The importance of contours for visual object recognition and discrimination

 

A importância do contorno para o reconhecimento e discriminação visual de objetos

 

La importancia del contorno para el reconocimiento y la discriminación visual de objetos

 

 

J. Farley Norman

Western Kentucky University. E-mail: farley.norman@wku.edu ORCID: https://orcid.org/0000-0001-5877-1914

 

 


ABSTRACT

In contrast to many machine vision systems, we human observers can readily recognize solid objects and visually discriminate their 3-D shapes even under changes in viewpoint and variations in object orientation and lighting. While the importance of binocular disparity has been known since the 1830's, the importance and perceptual informativeness of visual contours for object recognition and discrimination is not adequately appreciated. This article will review those scientific contributions that demonstrate that visual contours and their deformations over time (in response to object or observer motion) carry as much or more information about object shape than other forms of visual information.

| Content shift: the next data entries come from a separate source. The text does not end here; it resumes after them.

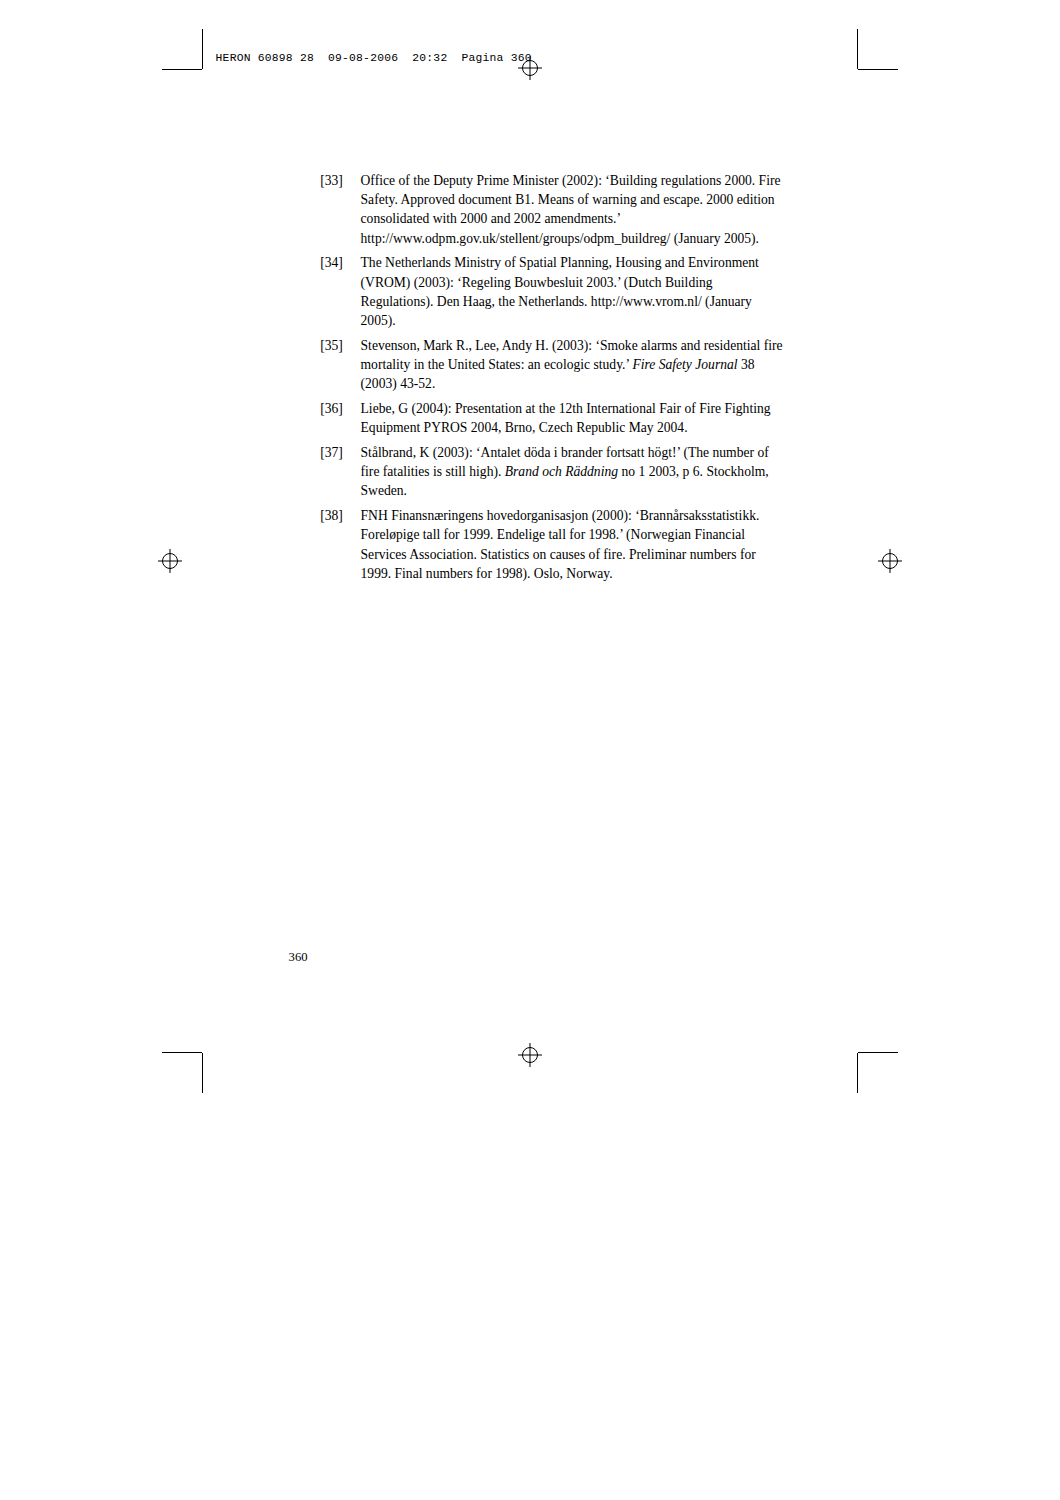HERON 60898 28 09-08-2006 20:32 Pagina 360
[33] Office of the Deputy Prime Minister (2002): ‘Building regulations 2000. Fire Safety. Approved document B1. Means of warning and escape. 2000 edition consolidated with 2000 and 2002 amendments.’
http://www.odpm.gov.uk/stellent/groups/odpm_buildreg/ (January 2005).
[34] The Netherlands Ministry of Spatial Planning, Housing and Environment (VROM) (2003): ‘Regeling Bouwbesluit 2003.’ (Dutch Building Regulations). Den Haag, the Netherlands. http://www.vrom.nl/ (January 2005).
[35] Stevenson, Mark R., Lee, Andy H. (2003): ‘Smoke alarms and residential fire mortality in the United States: an ecologic study.’ Fire Safety Journal 38 (2003) 43-52.
[36] Liebe, G (2004): Presentation at the 12th International Fair of Fire Fighting Equipment PYROS 2004, Brno, Czech Republic May 2004.
[37] Stålbrand, K (2003): ‘Antalet döda i brander fortsatt högt!’ (The number of fire fatalities is still high). Brand och Räddning no 1 2003, p 6. Stockholm, Sweden.
[38] FNH Finansnæringens hovedorganisasjon (2000): ‘Brannårsaksstatistikk. Foreløpige tall for 1999. Endelige tall for 1998.’ (Norwegian Financial Services Association. Statistics on causes of fire. Preliminar numbers for 1999. Final numbers for 1998). Oslo, Norway.
360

Keywords: Visual system; Object Recognition; 3-D.


RESUMO

Em contraste com muitos sistemas artificiais de visão, nós, observadores humanos, podemos reconhecer prontamente objetos sólidos e discriminar visualmente suas formas 3-D, mesmo sob mudanças no ponto de vista e variações na orientação e iluminação do objeto. Embora a importância da disparidade binocular seja conhecida desde a década de 1830, a relevância e a riqueza perceptiva das informações fornecidas pelos contornos visuais para o reconhecimento e discriminação de objetos não são devidamente apreciadas. Este artigo revisará as contribuições científicas que demonstram que os contornos visuais e suas deformações ao longo do tempo (em resposta ao movimento do objeto ou do observador) proporcionam tanto ou mais informações sobre a forma do objeto do que outras formas de informação visual.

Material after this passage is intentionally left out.